How does your engineering team like to work and what do they expect of you?
I have worked on teams where I had a close relationship with individual engineers and on teams where I instead relied more heavily on the engineering lead to manage those relationships. In either scenario, you and the product will benefit from taking the time to understand their work and communication preferences and how they expect to interact with the PM.
One question I didn’t think to ask but have since learned can have a big impact on productivity and team morale is how and when should you ask more general questions as you get up to speed. When you are a new PM, you are going to have a lot of questions about how things work and why. Sending a Slack message to an engineer every time a question pops into your head can be distracting and frustrating for them. It can also lead to confusion about prioritization. Should they stop what they are doing and answer your question, or should they stay heads down on the current sprint?
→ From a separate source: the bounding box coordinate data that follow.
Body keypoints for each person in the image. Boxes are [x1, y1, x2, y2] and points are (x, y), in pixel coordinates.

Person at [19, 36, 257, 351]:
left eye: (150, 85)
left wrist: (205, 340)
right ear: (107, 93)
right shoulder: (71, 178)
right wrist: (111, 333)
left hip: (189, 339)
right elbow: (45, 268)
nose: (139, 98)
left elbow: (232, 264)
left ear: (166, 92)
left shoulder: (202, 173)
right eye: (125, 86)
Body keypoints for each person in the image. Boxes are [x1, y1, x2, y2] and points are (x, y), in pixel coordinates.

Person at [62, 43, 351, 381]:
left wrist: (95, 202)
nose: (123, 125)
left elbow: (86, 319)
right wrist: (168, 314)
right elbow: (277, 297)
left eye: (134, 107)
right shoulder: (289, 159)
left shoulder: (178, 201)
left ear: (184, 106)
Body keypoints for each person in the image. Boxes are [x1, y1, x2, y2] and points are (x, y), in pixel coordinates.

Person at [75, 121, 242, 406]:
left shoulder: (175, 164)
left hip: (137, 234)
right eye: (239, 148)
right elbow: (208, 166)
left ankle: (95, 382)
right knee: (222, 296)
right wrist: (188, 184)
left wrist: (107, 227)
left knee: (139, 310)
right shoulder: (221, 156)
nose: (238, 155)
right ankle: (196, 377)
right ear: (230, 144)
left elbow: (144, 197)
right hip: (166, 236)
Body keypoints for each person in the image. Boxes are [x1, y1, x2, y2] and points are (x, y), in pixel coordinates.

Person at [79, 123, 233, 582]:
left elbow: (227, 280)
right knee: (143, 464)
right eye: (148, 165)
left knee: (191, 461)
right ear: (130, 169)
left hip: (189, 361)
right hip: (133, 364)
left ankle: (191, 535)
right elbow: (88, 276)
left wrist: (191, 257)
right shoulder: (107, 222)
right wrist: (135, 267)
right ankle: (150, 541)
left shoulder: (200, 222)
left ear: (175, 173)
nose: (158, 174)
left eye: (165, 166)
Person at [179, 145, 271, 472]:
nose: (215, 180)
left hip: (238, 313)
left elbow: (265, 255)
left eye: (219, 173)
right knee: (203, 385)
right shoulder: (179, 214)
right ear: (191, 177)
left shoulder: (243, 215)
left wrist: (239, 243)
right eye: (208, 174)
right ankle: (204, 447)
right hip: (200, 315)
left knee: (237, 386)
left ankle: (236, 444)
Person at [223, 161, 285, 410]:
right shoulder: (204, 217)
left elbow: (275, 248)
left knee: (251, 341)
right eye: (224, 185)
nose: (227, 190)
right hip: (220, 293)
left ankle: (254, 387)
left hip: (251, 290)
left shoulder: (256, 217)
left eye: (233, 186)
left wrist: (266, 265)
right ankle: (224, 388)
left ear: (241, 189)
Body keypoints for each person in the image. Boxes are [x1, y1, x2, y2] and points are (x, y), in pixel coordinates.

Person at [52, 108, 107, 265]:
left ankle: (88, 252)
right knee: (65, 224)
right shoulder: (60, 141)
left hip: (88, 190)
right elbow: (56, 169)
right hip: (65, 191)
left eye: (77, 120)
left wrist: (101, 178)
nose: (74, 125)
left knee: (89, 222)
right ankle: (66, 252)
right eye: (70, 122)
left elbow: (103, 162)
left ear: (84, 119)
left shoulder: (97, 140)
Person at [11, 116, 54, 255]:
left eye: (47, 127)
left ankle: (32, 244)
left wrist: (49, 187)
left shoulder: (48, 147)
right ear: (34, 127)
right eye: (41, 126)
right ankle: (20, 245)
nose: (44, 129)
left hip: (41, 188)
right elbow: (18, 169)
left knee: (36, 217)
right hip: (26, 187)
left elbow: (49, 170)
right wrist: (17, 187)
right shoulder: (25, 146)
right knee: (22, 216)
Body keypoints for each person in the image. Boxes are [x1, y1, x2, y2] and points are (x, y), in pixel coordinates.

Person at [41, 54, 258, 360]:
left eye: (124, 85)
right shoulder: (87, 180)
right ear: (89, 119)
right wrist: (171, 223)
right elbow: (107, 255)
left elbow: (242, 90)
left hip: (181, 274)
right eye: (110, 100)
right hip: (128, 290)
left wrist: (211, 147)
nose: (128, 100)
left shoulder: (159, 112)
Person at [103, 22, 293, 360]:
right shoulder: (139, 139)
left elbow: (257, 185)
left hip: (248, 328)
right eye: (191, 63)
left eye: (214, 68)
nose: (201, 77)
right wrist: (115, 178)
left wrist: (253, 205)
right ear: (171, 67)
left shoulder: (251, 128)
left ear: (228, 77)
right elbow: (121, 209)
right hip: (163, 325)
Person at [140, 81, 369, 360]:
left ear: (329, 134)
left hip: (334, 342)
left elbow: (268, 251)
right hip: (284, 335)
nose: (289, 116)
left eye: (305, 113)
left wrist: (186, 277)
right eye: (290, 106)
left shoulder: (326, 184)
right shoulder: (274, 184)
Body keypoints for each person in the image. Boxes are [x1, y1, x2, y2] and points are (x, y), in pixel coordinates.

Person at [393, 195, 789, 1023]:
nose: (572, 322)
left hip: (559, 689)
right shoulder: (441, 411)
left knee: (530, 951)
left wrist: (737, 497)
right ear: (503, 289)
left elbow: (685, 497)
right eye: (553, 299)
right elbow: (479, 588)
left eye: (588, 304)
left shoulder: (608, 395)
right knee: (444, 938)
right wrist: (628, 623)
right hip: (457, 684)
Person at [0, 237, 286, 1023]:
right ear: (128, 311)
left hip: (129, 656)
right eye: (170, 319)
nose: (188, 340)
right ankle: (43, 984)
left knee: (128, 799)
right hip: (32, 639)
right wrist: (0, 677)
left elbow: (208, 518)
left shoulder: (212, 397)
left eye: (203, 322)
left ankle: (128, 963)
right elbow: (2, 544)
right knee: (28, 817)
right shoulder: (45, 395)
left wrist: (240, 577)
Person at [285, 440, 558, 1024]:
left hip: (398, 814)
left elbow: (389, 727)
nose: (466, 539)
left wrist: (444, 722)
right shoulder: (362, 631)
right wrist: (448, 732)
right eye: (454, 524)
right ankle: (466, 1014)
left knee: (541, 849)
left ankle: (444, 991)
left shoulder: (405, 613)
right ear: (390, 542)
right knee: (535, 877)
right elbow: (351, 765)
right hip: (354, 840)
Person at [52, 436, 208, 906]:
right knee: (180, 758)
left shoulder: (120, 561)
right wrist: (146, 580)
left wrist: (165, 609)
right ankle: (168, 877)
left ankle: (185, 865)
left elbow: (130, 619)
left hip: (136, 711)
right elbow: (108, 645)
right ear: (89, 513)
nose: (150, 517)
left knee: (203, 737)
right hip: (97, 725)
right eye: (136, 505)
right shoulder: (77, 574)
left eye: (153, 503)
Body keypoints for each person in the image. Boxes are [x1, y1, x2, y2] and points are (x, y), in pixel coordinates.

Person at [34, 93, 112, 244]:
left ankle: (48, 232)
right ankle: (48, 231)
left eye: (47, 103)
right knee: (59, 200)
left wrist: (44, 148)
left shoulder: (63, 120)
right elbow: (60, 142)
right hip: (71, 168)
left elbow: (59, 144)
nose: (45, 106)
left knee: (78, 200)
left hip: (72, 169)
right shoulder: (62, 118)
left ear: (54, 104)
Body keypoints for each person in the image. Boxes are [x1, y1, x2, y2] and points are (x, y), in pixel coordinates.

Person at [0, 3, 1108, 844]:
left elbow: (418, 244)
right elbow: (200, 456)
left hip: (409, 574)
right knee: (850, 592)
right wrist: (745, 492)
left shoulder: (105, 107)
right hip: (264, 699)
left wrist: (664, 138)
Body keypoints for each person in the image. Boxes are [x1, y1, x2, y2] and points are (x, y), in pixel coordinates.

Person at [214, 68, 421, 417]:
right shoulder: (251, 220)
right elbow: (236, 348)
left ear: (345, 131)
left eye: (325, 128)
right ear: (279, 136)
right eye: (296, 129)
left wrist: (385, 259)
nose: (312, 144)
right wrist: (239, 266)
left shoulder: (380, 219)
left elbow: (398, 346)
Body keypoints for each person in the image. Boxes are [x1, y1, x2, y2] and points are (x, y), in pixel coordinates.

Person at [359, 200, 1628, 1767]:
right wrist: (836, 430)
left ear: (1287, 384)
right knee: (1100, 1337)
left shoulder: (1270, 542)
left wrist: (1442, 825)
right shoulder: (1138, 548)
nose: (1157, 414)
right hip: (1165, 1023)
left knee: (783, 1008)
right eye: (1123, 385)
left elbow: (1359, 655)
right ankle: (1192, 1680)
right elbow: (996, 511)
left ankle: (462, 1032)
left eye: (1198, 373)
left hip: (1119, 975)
Work with your team to identify a process so that there is time for both heads-down coding and time for exploration, questions, and what-ifs.
What are the details/processes surrounding sprints, bugs, and backlogs?
You may not think that such basic questions like how long are your sprints? What is the current process for bugs? And what was the past PM responsible for in a sprint planning meeting? are important to talk through before getting started. However, not explicitly having conversations like this can lead to a lot of pain and many hours of lost work.
The best thing you can do as a new PM is to establish open lines of communication and be respectful about the processes and product decisions that have come before you. You’ll get your chance to make an impact, but making the effort to develop a historical understanding of your team and your product will go a long way toward building trust with your new team.